EXCERPTED PASSAGE:
============

What's in a Name?
The Tampa Bay Rays are in a great position right now, heading into the ALCS against the Boston Red Sox. This is their first trip to the playoffs, and they were a great story all year, winning the AL East by 2 games. How come they all of a sudden righted the ship?
I have noticed a bit over time, the effects that logos and colors have on a team psyche. Sometimes they are just animals or pictures that someone decided long ago to put on a helmet or jersey, and it stuck.
However, if you look at teams that have made some changes, it seems like the changes were the key to their successes:
1. Tampa Bay changed their name this year, exorcising the devil, as it were. Now, as of writing this, one game from the World Series. Already defying the odds, they reached their first playoff and won the ALDS.
2. The Angels found new ownership and a new set of jerseys in 2002. Coincidentally, their new jerseys got some World Series champagne on them the same year.
3. Arizona won a World Series with its original color scheme in 2001 but did not do it again until changing things up in 2007. That got Arizona the NL West division crown and a trip to the NLCS.
4. The Astros still have not won a World Series. Since changing their color patterns in 2000, though, they went to their first NLCS in 2004 and the World Series in 2005.
5. The Florida Marlins came into existence much like the Diamondbacks. They won a World Series in 1997 after only being in the league since 1993.

============

SUPPLIED RECORDS:
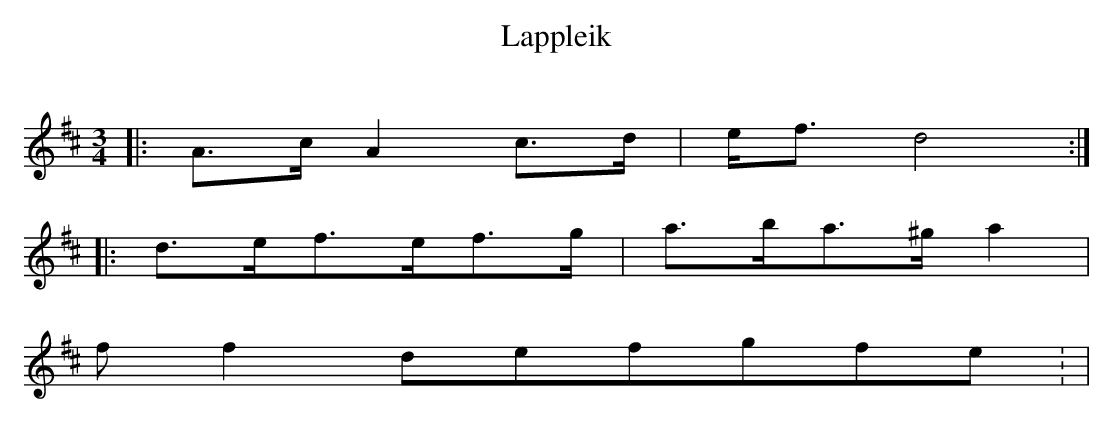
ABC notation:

X:1
T:Lappleik
O:
M:3/4
L:1/8
K:D
|: A3/2c/2A2c3/2d/2| e/2f3/2d4:|
|: d3/2e/2f3/2e/2f3/2g/2|a3/2b/2a3/2^g/2a2 |
ff2defgfe : |
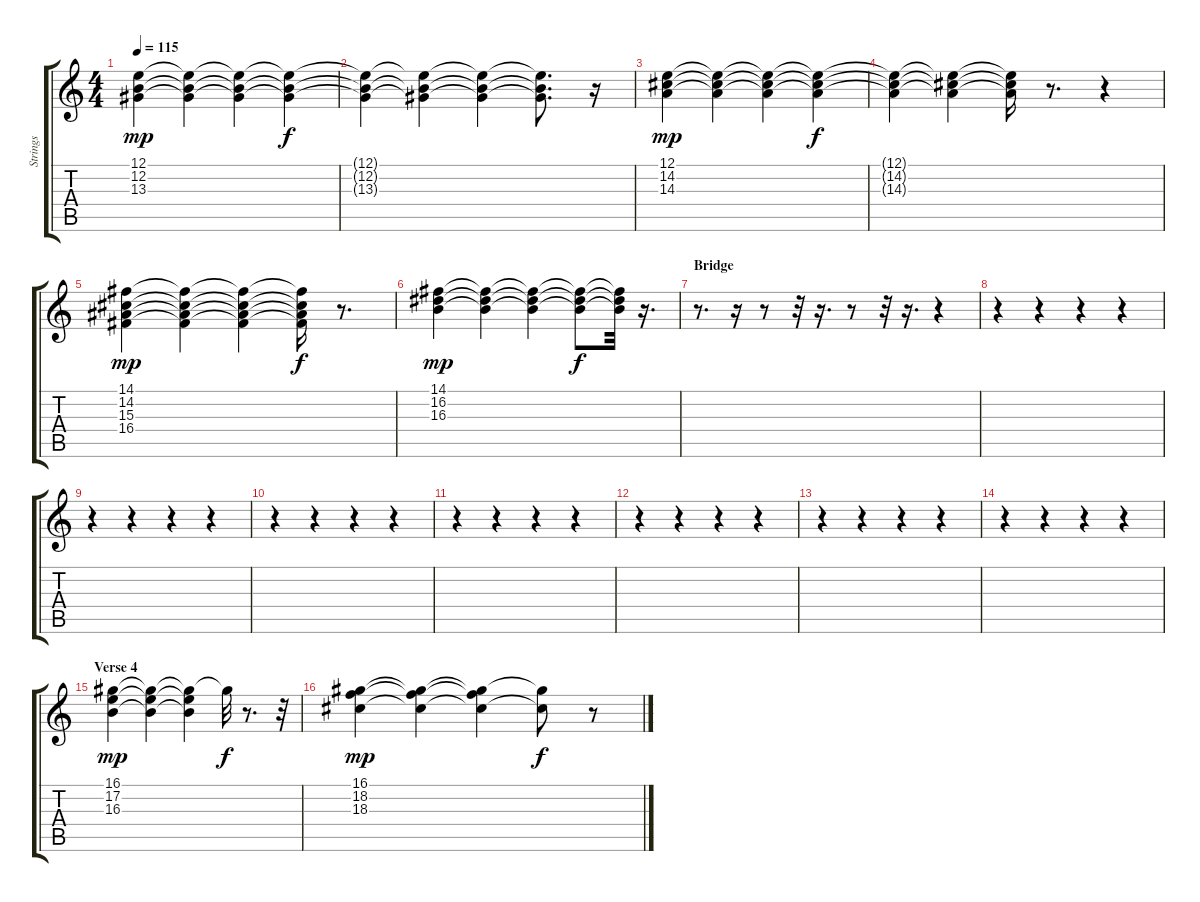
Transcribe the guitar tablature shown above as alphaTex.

\track ("Strings" "Strings") {instrument synthstrings1}
\staff {score tabs}
\tuning (E4 B3 G3 D3 A2 E2) {hide}
\ts (4 4)
\tempo 115
\clef g2
\ks c
(12.1 12.2 13.3).4{dy mp} (12.1{t} 12.2{t} 13.3{t}).4 (12.1{t} 12.2{t} 13.3{t}).4 (12.1{t} 12.2{t} 13.3{t}).4{dy f} |
(12.1{t} 12.2{t} 13.3{t}).4 (12.1{t} 12.2{t} 13.3{t}).4 (12.1{t} 12.2{t} 13.3{t}).4 (12.1{t} 12.2{t} 13.3{t}).8{d} r.16 |
(12.1 14.2 14.3).4{dy mp} (12.1{t} 14.2{t} 14.3{t}).4 (12.1{t} 14.2{t} 14.3{t}).4 (12.1{t} 14.2{t} 14.3{t}).4{dy f} |
(12.1{t} 14.2{t} 14.3{t}).4 (12.1{t} 14.2{t} 14.3{t}).4 (12.1{t} 14.2{t} 14.3{t}).16 r.8{d} r.4 |
(14.1 14.2 15.3 16.4).4{dy mp} (14.1{t} 14.2{t} 15.3{t} 16.4{t}).4 (14.1{t} 14.2{t} 15.3{t} 16.4{t}).4 (14.1{t} 14.2{t} 15.3{t} 16.4{t}).16{dy f} r.8{d} |
(14.1 16.2 16.3).4{dy mp} (14.1{t} 16.2{t} 16.3{t}).4 (14.1{t} 16.2{t} 16.3{t}).4 (14.1{t} 16.2{t} 16.3{t}).8{dy f} (14.1{t} 16.2{t} 16.3{t}).32 r.16{d} |
\section ("" "Bridge")
r.8{d} r.16 r.8 r.32 r.16{d} r.8 r.32 r.16{d} r.4 |
r.4 r.4 r.4 r.4 |
r.4 r.4 r.4 r.4 |
r.4 r.4 r.4 r.4 |
r.4 r.4 r.4 r.4 |
r.4 r.4 r.4 r.4 |
r.4 r.4 r.4 r.4 |
r.4 r.4 r.4 r.4 |
\section ("" "Verse 4")
(16.1 17.2 16.3).4{dy mp} (16.1{t} 17.2{t} 16.3{t}).4 (16.1{t} 17.2{t} 16.3{t}).4 16.1{t}.32{dy f} r.8{d} r.32 |
(16.1 18.2 18.3).4{dy mp} (16.1{t} 18.2{t} 18.3{t}).4 (16.1{t} 18.2{t} 18.3{t}).4 (16.1{t} 18.3{t}).8{dy f} r.8
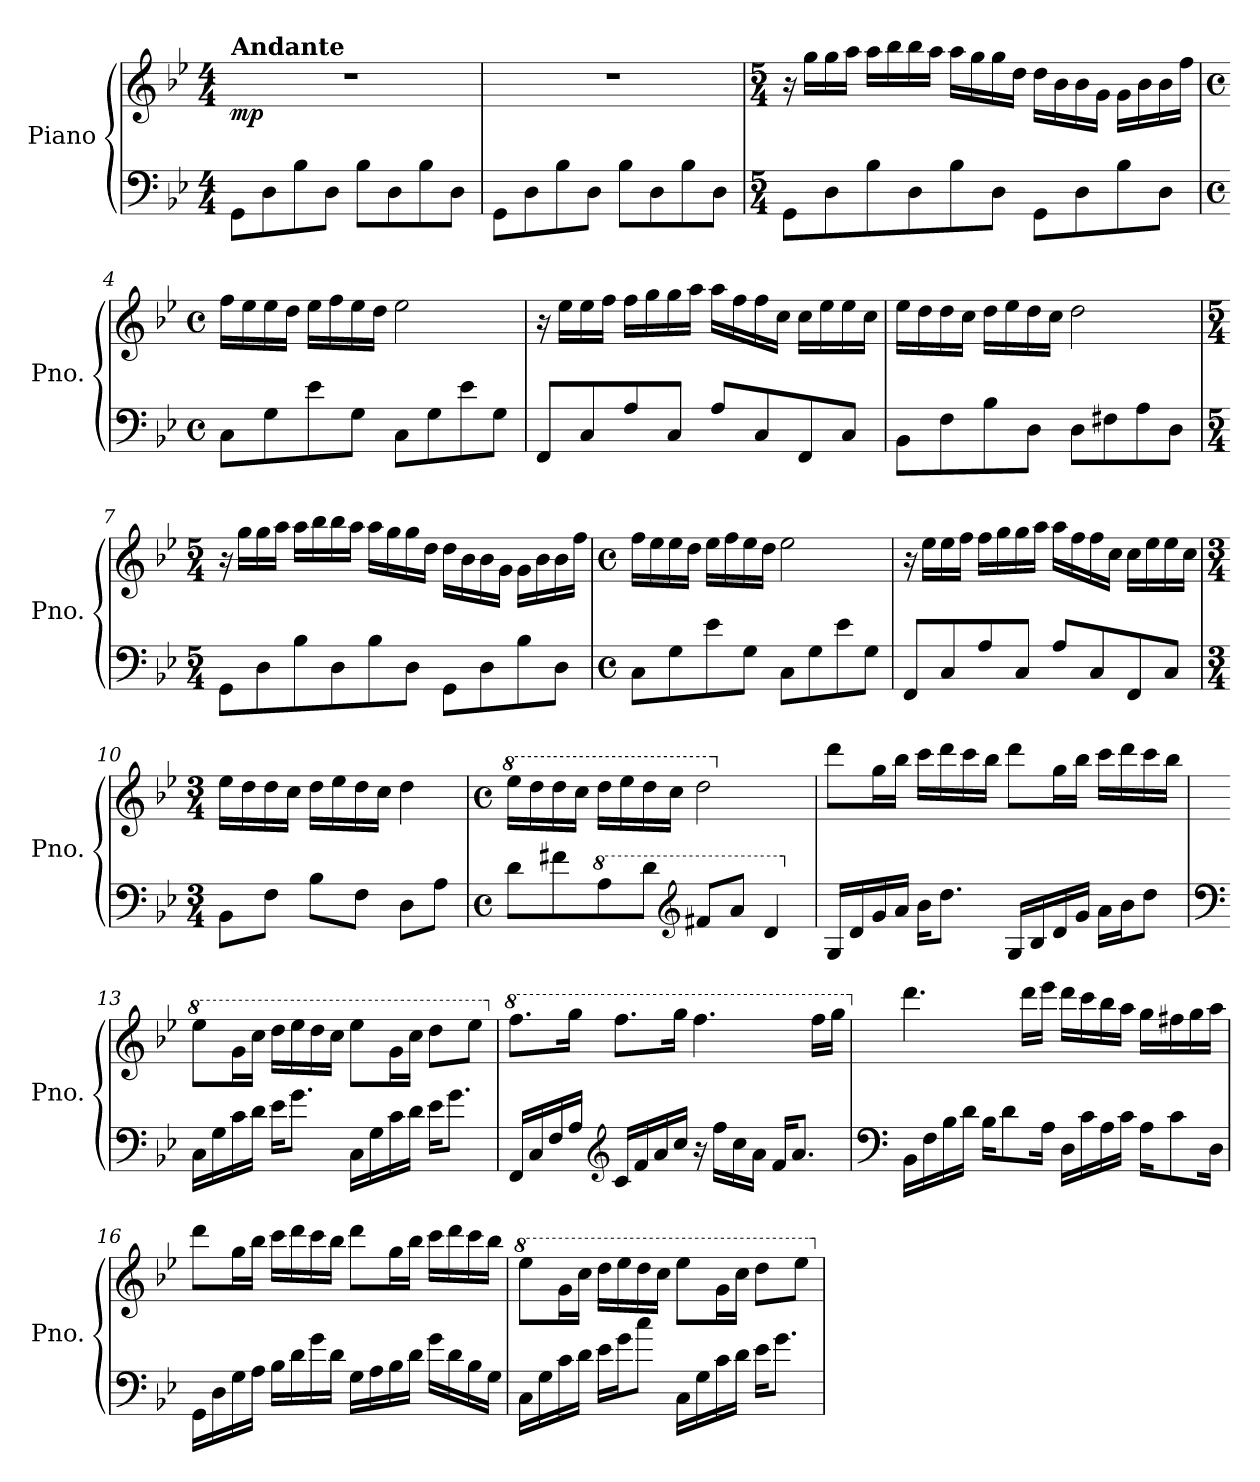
**kern	**kern	**dynam
*part1	*part1	*part1
*staff2	*staff1	*staff1/2
*I"Piano	*	*
*I'Pno.	*	*
*clefF4	*clefG2	*
*k[b-e-]	*k[b-e-]	*
*M4/4	*M4/4	*
=1	=1	=1
!	!LO:TX:a:B:t=Andante	!
!	!	!LO:DY:b
8GG\L	1r	mp
8D\	.	.
8B-\	.	.
8D\J	.	.
8B-\L	.	.
8D\	.	.
8B-\	.	.
8D\J	.	.
=2	=2	=2
8GG\L	1r	.
8D\	.	.
8B-\	.	.
8D\J	.	.
8B-\L	.	.
8D\	.	.
8B-\	.	.
8D\J	.	.
=3	=3	=3
*M5/4	*M5/4	*
8GG\L	16r	.
.	16gg\LL	.
8D\	16gg\	.
.	16aa\JJ	.
8B-\	16aa\LL	.
.	16bb-\	.
8D\	16bb-\	.
.	16aa\JJ	.
8B-\	16aa\LL	.
.	16gg\	.
8D\J	16gg\	.
.	16dd\JJ	.
8GG\L	16dd\LL	.
.	16b-\	.
8D\	16b-\	.
.	16g\JJ	.
8B-\	16g\LL	.
.	16b-\	.
8D\J	16b-\	.
.	16ff\JJ	.
!!LO:LB:g=z
=4	=4	=4
*M4/4	*M4/4	*
*met(c)	*met(c)	*
8C\L	16ff\LL	.
.	16ee-\	.
8G\	16ee-\	.
.	16dd\JJ	.
8e-\	16ee-\LL	.
.	16ff\	.
8G\J	16ee-\	.
.	16dd\JJ	.
8C\L	2ee-\	.
8G\	.	.
8e-\	.	.
8G\J	.	.
=5	=5	=5
8FF/L	16r	.
.	16ee-\LL	.
8C/	16ee-\	.
.	16ff\JJ	.
8A/	16ff\LL	.
.	16gg\	.
8C/J	16gg\	.
.	16aa\JJ	.
8A/L	16aa\LL	.
.	16ff\	.
8C/	16ff\	.
.	16cc\JJ	.
8FF/	16cc\LL	.
.	16ee-\	.
8C/J	16ee-\	.
.	16cc\JJ	.
=6	=6	=6
8BB-\L	16ee-\LL	.
.	16dd\	.
8F\	16dd\	.
.	16cc\JJ	.
8B-\	16dd\LL	.
.	16ee-\	.
8D\J	16dd\	.
.	16cc\JJ	.
8D\L	2dd\	.
8F#X\	.	.
8A\	.	.
8D\J	.	.
!!LO:LB:g=z
=7	=7	=7
*M5/4	*M5/4	*
8GG\L	16r	.
.	16gg\LL	.
8D\	16gg\	.
.	16aa\JJ	.
8B-\	16aa\LL	.
.	16bb-\	.
8D\	16bb-\	.
.	16aa\JJ	.
8B-\	16aa\LL	.
.	16gg\	.
8D\J	16gg\	.
.	16dd\JJ	.
8GG\L	16dd\LL	.
.	16b-\	.
8D\	16b-\	.
.	16g\JJ	.
8B-\	16g\LL	.
.	16b-\	.
8D\J	16b-\	.
.	16ff\JJ	.
=8	=8	=8
*M4/4	*M4/4	*
*met(c)	*met(c)	*
8C\L	16ff\LL	.
.	16ee-\	.
8G\	16ee-\	.
.	16dd\JJ	.
8e-\	16ee-\LL	.
.	16ff\	.
8G\J	16ee-\	.
.	16dd\JJ	.
8C\L	2ee-\	.
8G\	.	.
8e-\	.	.
8G\J	.	.
!!LO:LB:g=z
=9	=9	=9
8FF/L	16r	.
.	16ee-\LL	.
8C/	16ee-\	.
.	16ff\JJ	.
8A/	16ff\LL	.
.	16gg\	.
8C/J	16gg\	.
.	16aa\JJ	.
8A/L	16aa\LL	.
.	16ff\	.
8C/	16ff\	.
.	16cc\JJ	.
8FF/	16cc\LL	.
.	16ee-\	.
8C/J	16ee-\	.
.	16cc\JJ	.
=10	=10	=10
*M3/4	*M3/4	*
8BB-\L	16ee-\LL	.
.	16dd\	.
8F\J	16dd\	.
.	16cc\JJ	.
8B-\L	16dd\LL	.
.	16ee-\	.
8F\J	16dd\	.
.	16cc\JJ	.
8D\L	4dd\	.
8A\J	.	.
=11	=11	=11
*M4/4	*M4/4	*
*met(c)	*met(c)	*
*	*8va	*
8d\L	16eee-\LL	.
.	16ddd\	.
8f#X\	16ddd\	.
.	16ccc\JJ	.
*8va	*	*
8a\	16ddd\LL	.
.	16eee-\	.
8dd\J	16ddd\	.
.	16ccc\JJ	.
*clefG2	*	*
8ff#X/L	2ddd\	.
8aa/J	.	.
4dd/	.	.
!!LO:LB:g=z
=12	=12	=12
*X8va	*	*
*	*X8va	*
16G/LL	8ddd\L	.
16d/	.	.
16g/	16gg\L	.
16a/JJ	16bb-\JJ	.
16b-\KL	16ccc\LL	.
8.dd\J	16ddd\	.
.	16ccc\	.
.	16bb-\JJ	.
16G/LL	8ddd\L	.
16B-/	.	.
16d/	16gg\L	.
16g/JJ	16bb-\JJ	.
16a\LL	16ccc\LL	.
16b-\J	16ddd\	.
8dd\J	16ccc\	.
.	16bb-\JJ	.
=13	=13	=13
*clefF4	*	*
*	*8va	*
16C\LL	8eee-\L	.
16G\	.	.
16c\	16gg\L	.
16d\JJ	16ccc\JJ	.
16e-\KL	16ddd\LL	.
8.g\J	16eee-\	.
.	16ddd\	.
.	16ccc\JJ	.
16C\LL	8eee-\L	.
16G\	.	.
16c\	16gg\L	.
16d\JJ	16ccc\JJ	.
16e-\KL	8ddd\L	.
8.g\J	.	.
.	8eee-\J	.
!!LO:PB:g=z
=14	=14	=14
*	*X8va	*
*	*8va	*
16FF/LL	8.fff\L	.
16C/	.	.
16F/	.	.
16A/JJ	16ggg\Jk	.
*clefG2	*	*
16c/LL	8.fff\L	.
16f/	.	.
16a/	.	.
16cc/JJ	16ggg\Jk	.
16r	4.fff\	.
16ff\LL	.	.
16cc\	.	.
16a\JJ	.	.
16f/KL	.	.
8.a/J	.	.
.	16fff\LL	.
.	16ggg\JJ	.
=15	=15	=15
*clefF4	*	*
*	*X8va	*
16BB-\LL	4.ddd\	.
16F\	.	.
16B-\	.	.
16d\JJ	.	.
16B-\KL	.	.
8d\	.	.
.	16ddd\LL	.
16A\Jk	16eee-\JJ	.
16D\LL	16ddd\LL	.
16c\	16ccc\	.
16A\	16bb-\	.
16c\JJ	16aa\JJ	.
16A\KL	16gg\LL	.
8c\	16ff#X\	.
.	16gg\	.
16D\Jk	16aa\JJ	.
!!LO:LB:g=z
=16	=16	=16
16GG\LL	8ddd\L	.
16D\	.	.
16G\	16gg\L	.
16A\JJ	16bb-\JJ	.
16B-\LL	16ccc\LL	.
16d\	16ddd\	.
16g\	16ccc\	.
16d\JJ	16bb-\JJ	.
16G\LL	8ddd\L	.
16A\	.	.
16B-\	16gg\L	.
16d\JJ	16bb-\JJ	.
16g\LL	16ccc\LL	.
16d\	16ddd\	.
16B-\	16ccc\	.
16G\JJ	16bb-\JJ	.
=17	=17	=17
*	*8va	*
16C\LL	8eee-\L	.
16G\	.	.
16c\	16gg\L	.
16d\JJ	16ccc\JJ	.
16e-\LL	16ddd\LL	.
16g\J	16eee-\	.
8cc\J	16ddd\	.
.	16ccc\JJ	.
16C\LL	8eee-\L	.
16G\	.	.
16c\	16gg\L	.
16d\JJ	16ccc\JJ	.
16e-\KL	8ddd\L	.
8.g\J	.	.
.	8eee-\J	.
*	*X8va	*
=	=	=
*-	*-	*-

============

Quote the part of the article on baseball team names and logos that starts with "I have noticed" and goes on through "won the ALDS.".

I have noticed a bit over time, the effects that logos and colors have on a team psyche. Sometimes they are just animals or pictures that someone decided long ago to put on a helmet or jersey, and it stuck.
However, if you look at teams that have made some changes, it seems like the changes were the key to their successes:
1. Tampa Bay changed their name this year, exorcising the devil, as it were. Now, as of writing this, one game from the World Series. Already defying the odds, they reached their first playoff and won the ALDS.